Ironically, Fact Checker criticizes TransCanada for citing the State Department’s job figures even though, just a few months ago, Fact-Checker said that’s exactly what President Obama should have cited for his job numbers. As Fact-Check stated then, “Ordinarily, we would expect the president to cite an estimate from his own State Department…”  Fact Checker then goes on to criticize TransCanada’s job numbers, not for this ad, but for previous estimates. In in its letter to Fact Checker, TransCanada explains the clear job creating potential of Keystone XL:

As one of the largest infrastructure projects currently planned for the U.S., Keystone XL will see $5.3 billion of private-sector money put to work in the American economy. Of course it is difficult to calculate all of the impacts and spin-offs this investment will have on local communities, but TransCanada has always been very clear that building Keystone XL will require at least 9,000 skilled workers during two years of construction. We have been building pipelines across North America for more than 60 years, so we have a very clear understanding of what is required in terms of labor and materials. For example, we said we would employ more than 4,000 people to build the southern portion of Keystone XL, the Gulf Coast Pipeline. We are now just finishing this project and have confirmed that we put 4,844 people to work. For broader estimates that include spin-off jobs that the project will support, we believe the Department of State’s independent estimate of 40,000 is credible.

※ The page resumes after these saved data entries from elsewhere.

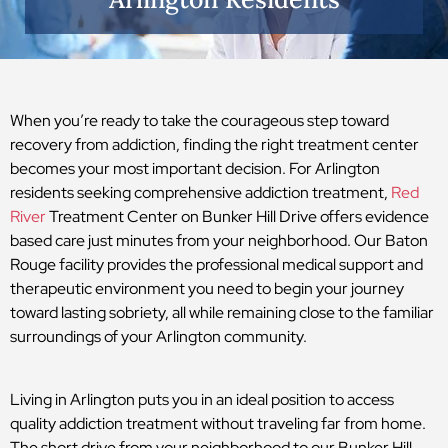
When you’re ready to take the courageous step toward
recovery from addiction, finding the right treatment center
becomes your most important decision. For Arlington
residents seeking comprehensive addiction treatment,
Red
River
Treatment Center on Bunker Hill Drive offers evidence
based care just minutes from your neighborhood. Our Baton
Rouge facility provides the professional medical support and
therapeutic environment you need to begin your journey
toward lasting sobriety, all while remaining close to the familiar
surroundings of your Arlington community.
Living in Arlington puts you in an ideal position to access
quality addiction treatment without traveling far from home.
The short drive from your neighborhood to our Bunker Hill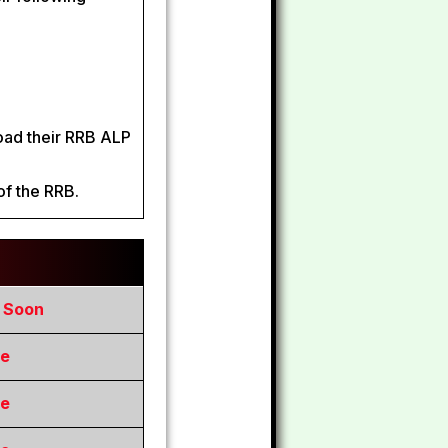
load their RRB ALP
of the RRB.
e Soon
re
re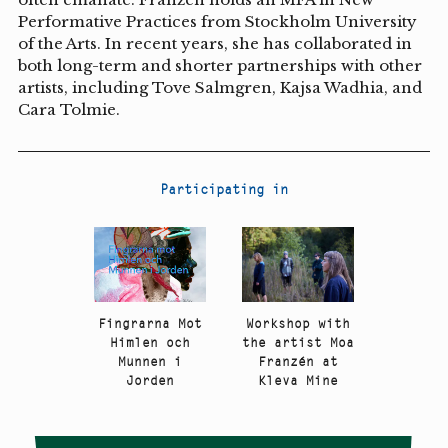
Performative Practices from Stockholm University
of the Arts. In recent years, she has collaborated in
both long-term and shorter partnerships with other
artists, including Tove Salmgren, Kajsa Wadhia, and
Cara Tolmie.
Participating in
Fingrarna Mot
Workshop with
Himlen och
the artist Moa
Munnen i
Franzén at
Jorden
Kleva Mine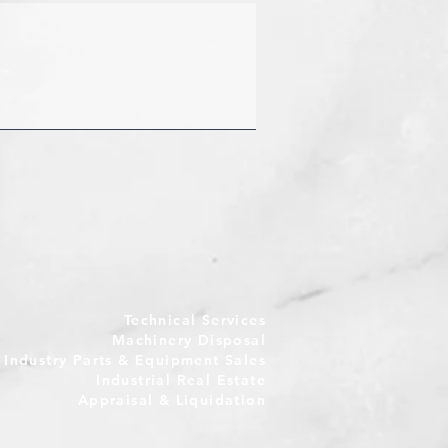
Technical Services
Machinery Disposal
e Industry Parts & Equipment Sales
Industrial Real Estate
Appraisal & Liquidation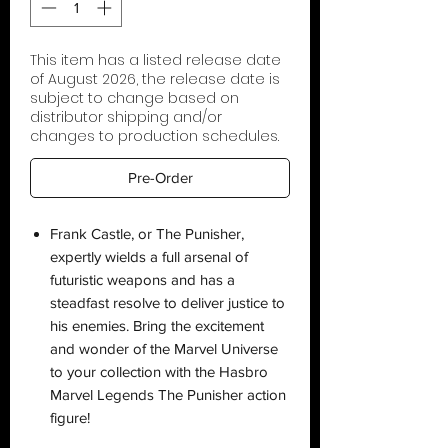
This item has a listed release date
of August 2026, the release date is
subject to change based on
distributor shipping and/or
changes to production schedules.
Pre-Order
Frank Castle, or The Punisher,
expertly wields a full arsenal of
futuristic weapons and has a
steadfast resolve to deliver justice to
his enemies. Bring the excitement
and wonder of the Marvel Universe
to your collection with the Hasbro
Marvel Legends The Punisher action
figure!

On that point, perhaps the Washington Post editorial board put it best:

[P]ipeline skeptics dispute the estimates of the number of jobs that the project would create. But, clearly, constructing the pipeline would still result in job gains during a sluggish economic recovery.

No matter where you look for a jobs estimate it’s pretty clear that Keystone XL is a job creator. And you don’t need to take our word for it – just ask the thousands of labor union members rallying across the country to tell President Obama to approve Keystone XL for the jobs and energy security it would bring.